5 | Fluktuasi

54K 5.4K 542
                                    

Aurora dan Antariksa tidak terlibat pembicaraan sepatah kata pun usai mereka keluar dari apartemen Arlo. Yang Aurora tahu, kakaknya bukan orang pendendam. Boro-boro pendendam, kebanyakan juga dia tak peduli pada orang yang tak terlalu penting baginya. Aurora tidak suka dengan kenyataan bahwa ada yang disembunyikan kakaknya. Mereka berdua bukan penganut share everything, tapi biasanya ada saja hal yang mereka bicarakan sampai hampir-hampir tak ada rahasia di antara mereka -setidaknya menurut Aurora- karena hidup mereka terlalu bisa diakses satu sama lain dengan mudah.

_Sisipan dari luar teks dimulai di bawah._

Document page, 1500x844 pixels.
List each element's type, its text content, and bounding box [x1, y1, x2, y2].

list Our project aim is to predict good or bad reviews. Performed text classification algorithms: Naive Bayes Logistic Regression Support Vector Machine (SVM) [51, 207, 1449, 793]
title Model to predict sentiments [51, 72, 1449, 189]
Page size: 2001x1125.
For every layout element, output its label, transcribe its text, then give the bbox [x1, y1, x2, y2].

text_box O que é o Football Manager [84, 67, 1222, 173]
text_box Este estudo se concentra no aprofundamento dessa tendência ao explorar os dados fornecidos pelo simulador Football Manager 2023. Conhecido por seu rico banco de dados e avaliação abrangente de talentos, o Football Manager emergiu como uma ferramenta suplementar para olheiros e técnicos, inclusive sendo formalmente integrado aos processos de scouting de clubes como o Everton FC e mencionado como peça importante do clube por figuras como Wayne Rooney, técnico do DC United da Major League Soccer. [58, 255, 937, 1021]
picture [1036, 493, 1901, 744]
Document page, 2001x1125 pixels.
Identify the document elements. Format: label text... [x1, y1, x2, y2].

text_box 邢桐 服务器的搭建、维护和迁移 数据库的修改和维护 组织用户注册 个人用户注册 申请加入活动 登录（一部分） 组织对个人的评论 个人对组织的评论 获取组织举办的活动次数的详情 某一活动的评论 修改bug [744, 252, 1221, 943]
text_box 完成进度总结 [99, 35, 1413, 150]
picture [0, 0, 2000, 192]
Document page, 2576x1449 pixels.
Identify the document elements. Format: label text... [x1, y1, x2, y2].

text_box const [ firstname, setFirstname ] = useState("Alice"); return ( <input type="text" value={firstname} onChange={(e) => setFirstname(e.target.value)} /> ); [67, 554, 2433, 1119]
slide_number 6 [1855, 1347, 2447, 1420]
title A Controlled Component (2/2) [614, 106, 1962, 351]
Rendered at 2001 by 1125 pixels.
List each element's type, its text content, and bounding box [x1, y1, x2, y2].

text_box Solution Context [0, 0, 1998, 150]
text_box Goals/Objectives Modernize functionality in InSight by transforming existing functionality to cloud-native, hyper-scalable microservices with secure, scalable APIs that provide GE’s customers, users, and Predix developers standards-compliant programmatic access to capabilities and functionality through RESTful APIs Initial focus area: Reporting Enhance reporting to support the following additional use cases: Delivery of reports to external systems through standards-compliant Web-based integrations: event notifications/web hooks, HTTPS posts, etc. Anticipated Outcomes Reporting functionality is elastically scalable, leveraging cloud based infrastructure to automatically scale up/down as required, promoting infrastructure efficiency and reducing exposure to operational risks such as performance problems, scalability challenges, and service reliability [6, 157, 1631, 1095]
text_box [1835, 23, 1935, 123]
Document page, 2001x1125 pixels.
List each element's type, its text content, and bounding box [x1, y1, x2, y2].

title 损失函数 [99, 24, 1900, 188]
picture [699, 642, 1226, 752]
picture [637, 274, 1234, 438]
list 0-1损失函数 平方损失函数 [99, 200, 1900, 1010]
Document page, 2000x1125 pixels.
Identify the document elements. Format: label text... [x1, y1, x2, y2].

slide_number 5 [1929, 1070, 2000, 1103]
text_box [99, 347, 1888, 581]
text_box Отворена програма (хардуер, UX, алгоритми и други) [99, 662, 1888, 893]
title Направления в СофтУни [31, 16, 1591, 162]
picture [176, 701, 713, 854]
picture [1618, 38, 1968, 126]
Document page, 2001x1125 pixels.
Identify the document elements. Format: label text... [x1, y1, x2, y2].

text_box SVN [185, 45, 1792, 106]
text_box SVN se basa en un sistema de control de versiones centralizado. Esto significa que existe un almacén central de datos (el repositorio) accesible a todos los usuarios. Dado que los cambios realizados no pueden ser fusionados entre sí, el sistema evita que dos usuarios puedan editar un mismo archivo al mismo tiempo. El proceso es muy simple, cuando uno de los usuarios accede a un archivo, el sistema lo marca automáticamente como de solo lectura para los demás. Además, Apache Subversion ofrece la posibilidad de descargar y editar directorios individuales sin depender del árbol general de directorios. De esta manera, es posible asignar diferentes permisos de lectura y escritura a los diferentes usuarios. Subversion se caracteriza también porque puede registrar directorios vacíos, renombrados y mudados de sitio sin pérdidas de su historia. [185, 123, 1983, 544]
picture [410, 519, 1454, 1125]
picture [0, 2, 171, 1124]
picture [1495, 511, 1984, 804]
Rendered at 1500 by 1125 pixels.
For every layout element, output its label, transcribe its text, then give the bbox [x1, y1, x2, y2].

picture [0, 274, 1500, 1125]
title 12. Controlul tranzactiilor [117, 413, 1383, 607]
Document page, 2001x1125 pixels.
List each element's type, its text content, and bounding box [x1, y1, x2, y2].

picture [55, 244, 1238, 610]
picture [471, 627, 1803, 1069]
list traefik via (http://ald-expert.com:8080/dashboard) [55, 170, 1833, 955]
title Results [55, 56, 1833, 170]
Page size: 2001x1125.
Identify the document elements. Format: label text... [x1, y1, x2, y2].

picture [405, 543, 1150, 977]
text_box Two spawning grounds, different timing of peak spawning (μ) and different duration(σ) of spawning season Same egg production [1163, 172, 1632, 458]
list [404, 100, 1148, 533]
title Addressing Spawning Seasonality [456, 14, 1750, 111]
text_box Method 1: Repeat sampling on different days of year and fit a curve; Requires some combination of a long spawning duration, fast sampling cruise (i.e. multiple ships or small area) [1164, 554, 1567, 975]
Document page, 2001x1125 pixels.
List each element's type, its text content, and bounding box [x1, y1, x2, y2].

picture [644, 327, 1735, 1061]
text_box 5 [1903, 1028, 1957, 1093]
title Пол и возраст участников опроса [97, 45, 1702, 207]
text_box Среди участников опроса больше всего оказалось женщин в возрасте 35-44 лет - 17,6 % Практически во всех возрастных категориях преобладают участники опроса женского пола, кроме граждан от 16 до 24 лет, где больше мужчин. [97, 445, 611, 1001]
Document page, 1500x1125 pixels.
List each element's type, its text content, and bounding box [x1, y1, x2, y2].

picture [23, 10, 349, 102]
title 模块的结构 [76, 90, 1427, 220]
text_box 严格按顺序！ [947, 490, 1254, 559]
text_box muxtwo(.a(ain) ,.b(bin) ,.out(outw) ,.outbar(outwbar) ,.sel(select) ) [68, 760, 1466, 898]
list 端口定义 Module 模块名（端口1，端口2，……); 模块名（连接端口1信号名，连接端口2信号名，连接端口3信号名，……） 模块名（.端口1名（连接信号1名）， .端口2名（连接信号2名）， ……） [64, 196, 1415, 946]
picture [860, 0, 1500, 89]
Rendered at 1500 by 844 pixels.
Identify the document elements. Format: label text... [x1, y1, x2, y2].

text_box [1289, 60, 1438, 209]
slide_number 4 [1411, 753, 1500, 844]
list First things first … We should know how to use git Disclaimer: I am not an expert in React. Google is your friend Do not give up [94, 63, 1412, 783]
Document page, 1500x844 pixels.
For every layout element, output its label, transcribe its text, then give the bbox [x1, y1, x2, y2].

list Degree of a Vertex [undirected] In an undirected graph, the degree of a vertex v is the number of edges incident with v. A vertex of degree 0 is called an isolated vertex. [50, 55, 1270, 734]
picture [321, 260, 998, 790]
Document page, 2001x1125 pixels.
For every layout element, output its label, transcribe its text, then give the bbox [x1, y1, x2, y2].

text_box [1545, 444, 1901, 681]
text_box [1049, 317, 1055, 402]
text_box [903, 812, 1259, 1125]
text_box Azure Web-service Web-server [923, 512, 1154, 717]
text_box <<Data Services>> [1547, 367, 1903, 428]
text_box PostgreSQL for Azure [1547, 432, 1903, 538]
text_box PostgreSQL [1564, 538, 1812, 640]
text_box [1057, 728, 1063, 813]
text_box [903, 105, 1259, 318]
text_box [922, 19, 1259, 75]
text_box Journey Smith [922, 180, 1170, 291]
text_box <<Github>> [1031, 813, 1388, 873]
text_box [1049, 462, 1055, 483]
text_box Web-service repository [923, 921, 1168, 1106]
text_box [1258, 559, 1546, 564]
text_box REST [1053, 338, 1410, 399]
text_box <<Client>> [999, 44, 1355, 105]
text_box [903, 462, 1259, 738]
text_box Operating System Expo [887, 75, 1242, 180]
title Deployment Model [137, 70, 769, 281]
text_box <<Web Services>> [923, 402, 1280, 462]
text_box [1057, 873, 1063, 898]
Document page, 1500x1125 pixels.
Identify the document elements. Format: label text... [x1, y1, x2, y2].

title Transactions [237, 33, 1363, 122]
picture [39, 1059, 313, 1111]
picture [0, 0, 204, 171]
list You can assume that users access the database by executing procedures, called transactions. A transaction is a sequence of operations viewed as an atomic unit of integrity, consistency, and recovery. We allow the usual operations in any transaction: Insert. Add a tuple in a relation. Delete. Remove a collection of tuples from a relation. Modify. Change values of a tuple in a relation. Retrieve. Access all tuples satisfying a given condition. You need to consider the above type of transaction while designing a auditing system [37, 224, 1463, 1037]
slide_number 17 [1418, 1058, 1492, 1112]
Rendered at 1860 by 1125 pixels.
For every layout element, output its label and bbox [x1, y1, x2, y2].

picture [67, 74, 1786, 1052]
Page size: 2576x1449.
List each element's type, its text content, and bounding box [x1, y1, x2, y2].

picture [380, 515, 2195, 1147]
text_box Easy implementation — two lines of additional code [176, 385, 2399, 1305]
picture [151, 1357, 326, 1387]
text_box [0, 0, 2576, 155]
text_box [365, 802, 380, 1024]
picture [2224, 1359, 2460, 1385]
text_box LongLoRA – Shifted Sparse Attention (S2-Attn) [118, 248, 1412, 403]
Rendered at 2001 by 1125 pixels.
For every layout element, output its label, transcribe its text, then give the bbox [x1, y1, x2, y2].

Tapi melihat kejadian tadi, bagaimana raut kakaknya saat melihat Arlo, dia merasa, kakaknya menyembunyikan sesuatu. Entah sudah berapa lama. Sepertinya, kehidupan kakaknya di sekolah banyak tak diceritakan padanya. Dan Aurora tak suka kenyataan itu.

"Mas, lo ngga nyaman lagi cerita sama gue?" tanya Aurora begitu mereka sampai di rumah. Aurora tak berani memandang Antariksa. Dia mengalihkan pandangan ke sekitar dan dia tiba-tiba memekik karena melihat mobil merah milik ayahnya sudah nongkrong di carport.

"Asyik, ayah pulang." Aurora lantas masuk ke dalam rumah sambil lari. Lupa pertanyaannya barusan. Antariksa mendecak takjub sama tingkah adiknya.

Begitu Antariksa masuk rumah, dia merasakan ada yang tak biasa. Tak biasa karena ini baru jam sembilan dan seharusnya ayah dan bundanya masih nongkrong di dekat kolam atau ruang keluarga. Tapi ini semua ruangan sepi. Masa iya jam segini ayah dan bundanya sudah ngamar? Aish, otak Antariksa korslet mendadak.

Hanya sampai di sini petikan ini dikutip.